Os irmãos terão direito, ainda, a pensão mensal de 2/3 do salário-mínimo, até que completem 25 anos. Em 1º Grau, o pedido de Vanessa e Miguel foi julgado improcedente. Segundo os autos, no dia do acidente os policiais militares entraram na residência da família, após serem acionados pela mãe dos irmãos, que discutia com o ex-marido.

Os policiais, ao chegaram ao local, depararam com o homem escondido na garagem, a uma distância aproximada de 15 metros. A vítima teria pedido que os policiais fossem embora. Diante da negativa, partiu com uma pá nas mãos em direção aos militares. A uma distância de três metros, contudo, acabou atingido pelo disparo efetuado por um dos policiais.

Mesmo arrastado até a viatura e encaminhado ao hospital, morreu logo após dar entrada naquele estabelecimento. Inconformados com a decisão de origem, os irmãos apelaram para o TJ. Sustentaram que o simples fato de a vítima portar uma pá não é motivo suficiente para justificar sua morte.

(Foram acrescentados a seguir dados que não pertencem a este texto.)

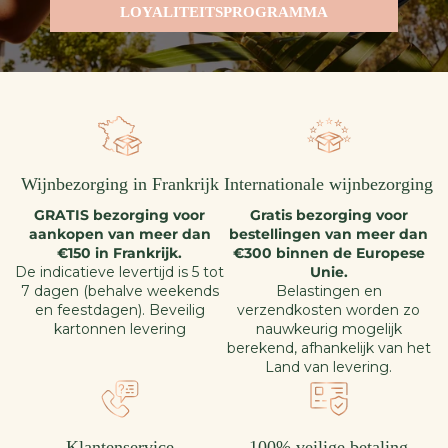
LOYALITEITSPROGRAMMA
Wijnbezorging in Frankrijk
Internationale wijnbezorging
GRATIS bezorging voor
Gratis bezorging voor
aankopen van meer dan
bestellingen van meer dan
€150 in Frankrijk.
€300 binnen de Europese
De indicatieve levertijd is 5 tot
Unie.
7 dagen (behalve weekends
Belastingen en
en feestdagen). Beveilig
verzendkosten worden zo
kartonnen levering
nauwkeurig mogelijk
berekend, afhankelijk van het
Land van levering.
Klantenservice
100% veilige betaling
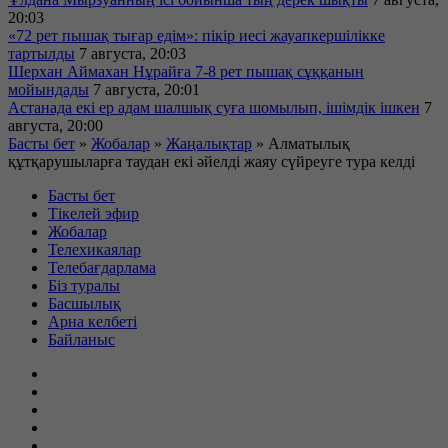
20:03
«72 рет пышақ тығар едім»: пікір иесі жауапкершілікке
тартылды
7 августа, 20:03
Шерхан Аймахан Нұрайға 7-8 рет пышақ сұққанын
мойындады
7 августа, 20:01
Астанада екі ер адам шалшық суға шомылып, ішімдік ішкен
7
августа, 20:00
Басты бет
»
Жобалар
»
Жаңалықтар
»
Алматылық
құтқарушыларға таудан екі әйелді жаяу сүйреуге тура келді
Басты бет
Тікелей эфир
Жобалар
Телехикаялар
Телебағдарлама
Біз туралы
Басшылық
Арна келбеті
Байланыс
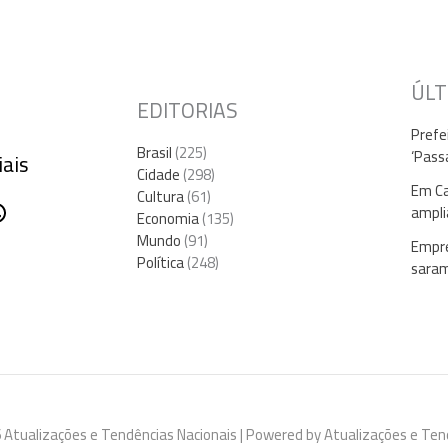
ÚLT
EDITORIAS
Prefe
Brasil
(225)
‘Pass
iais
Cidade
(298)
Em Ca
Cultura
(61)
gram
ebook
hatsApp
ampli
Economia
(135)
Mundo
(91)
Empre
Política
(248)
sara
 Atualizações e Tendências Nacionais | Powered by Atualizações e Ten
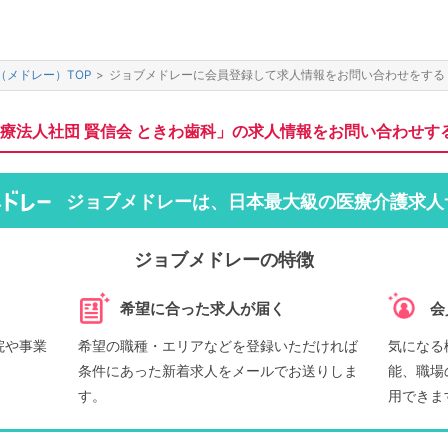
（メドレー）TOP
>
ジョブメドレーに会員登録して求人情報をお問い合わせをする
療法人社団 賢信会 ときわ歯科」の求人情報をお問い合わせす
ジョブメドレーは、日本最大級の医療介護求人
ジョブメドレーの特徴
希望に合った求人が届く
会
院や事業
希望の職種・エリアなどを登録いただければ
気になる
条件にあった新着求人をメールでお送りしま
能、職場
す。
用できま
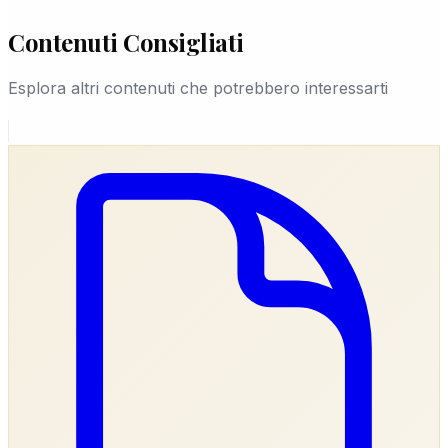
Contenuti Consigliati
Esplora altri contenuti che potrebbero interessarti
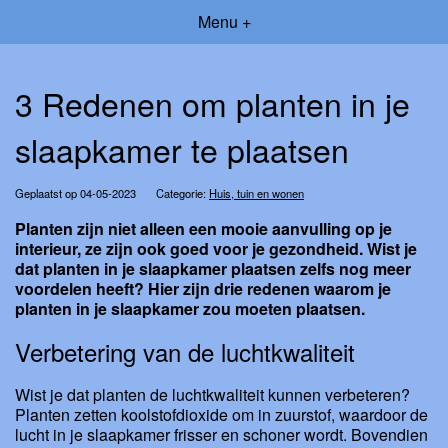
Menu +
3 Redenen om planten in je
slaapkamer te plaatsen
Geplaatst op 04-05-2023
Categorie:
Huis, tuin en wonen
Planten zijn niet alleen een mooie aanvulling op je
interieur, ze zijn ook goed voor je gezondheid. Wist je
dat planten in je slaapkamer plaatsen zelfs nog meer
voordelen heeft? Hier zijn drie redenen waarom je
planten in je slaapkamer zou moeten plaatsen.
Verbetering van de luchtkwaliteit
Wist je dat planten de luchtkwaliteit kunnen verbeteren?
Planten zetten koolstofdioxide om in zuurstof, waardoor de
lucht in je slaapkamer frisser en schoner wordt. Bovendien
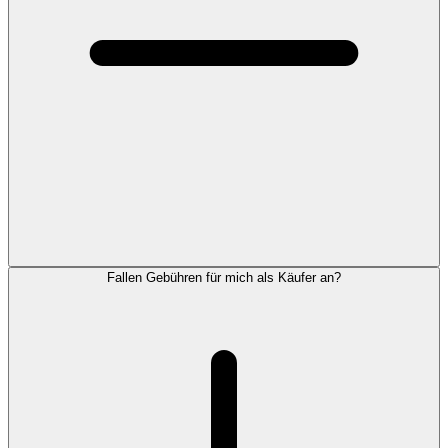
Fallen Gebühren für mich als Käufer an?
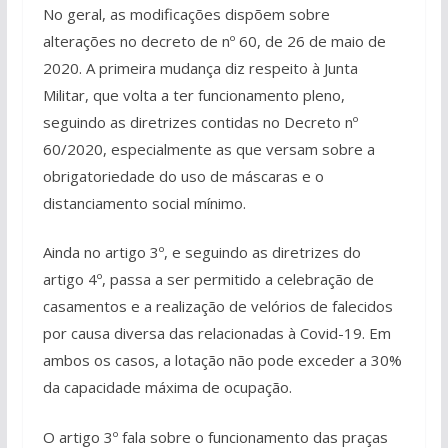
No geral, as modificações dispõem sobre
alterações no decreto de nº 60, de 26 de maio de
2020. A primeira mudança diz respeito à Junta
Militar, que volta a ter funcionamento pleno,
seguindo as diretrizes contidas no Decreto nº
60/2020, especialmente as que versam sobre a
obrigatoriedade do uso de máscaras e o
distanciamento social mínimo.
Ainda no artigo 3º, e seguindo as diretrizes do
artigo 4º, passa a ser permitido a celebração de
casamentos e a realização de velórios de falecidos
por causa diversa das relacionadas à Covid-19. Em
ambos os casos, a lotação não pode exceder a 30%
da capacidade máxima de ocupação.
O artigo 3º fala sobre o funcionamento das praças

Para o relator do processo, desembargador Sérgio Baasch Luz, embora os policiais possam ter agido com moderação e procedido segundo as normas de conduta estabelecidas para as circunstâncias do momento, responde o Estado pelos danos que a ação cause a terceiros.

“Além disso, do laudo pericial, constata-se que no material periciado não existe a presença de sangue, ou seja, a tal agressão concreta com a pá não encontra respaldo em prova. Frisa-se que nenhuma das testemunhas admite que a vítima agrediu o policial com o instrumento contundente, tampouco realizou bordoadas contra a filha e sua ex-esposa”, finalizou o magistrado. A decisão foi unânime.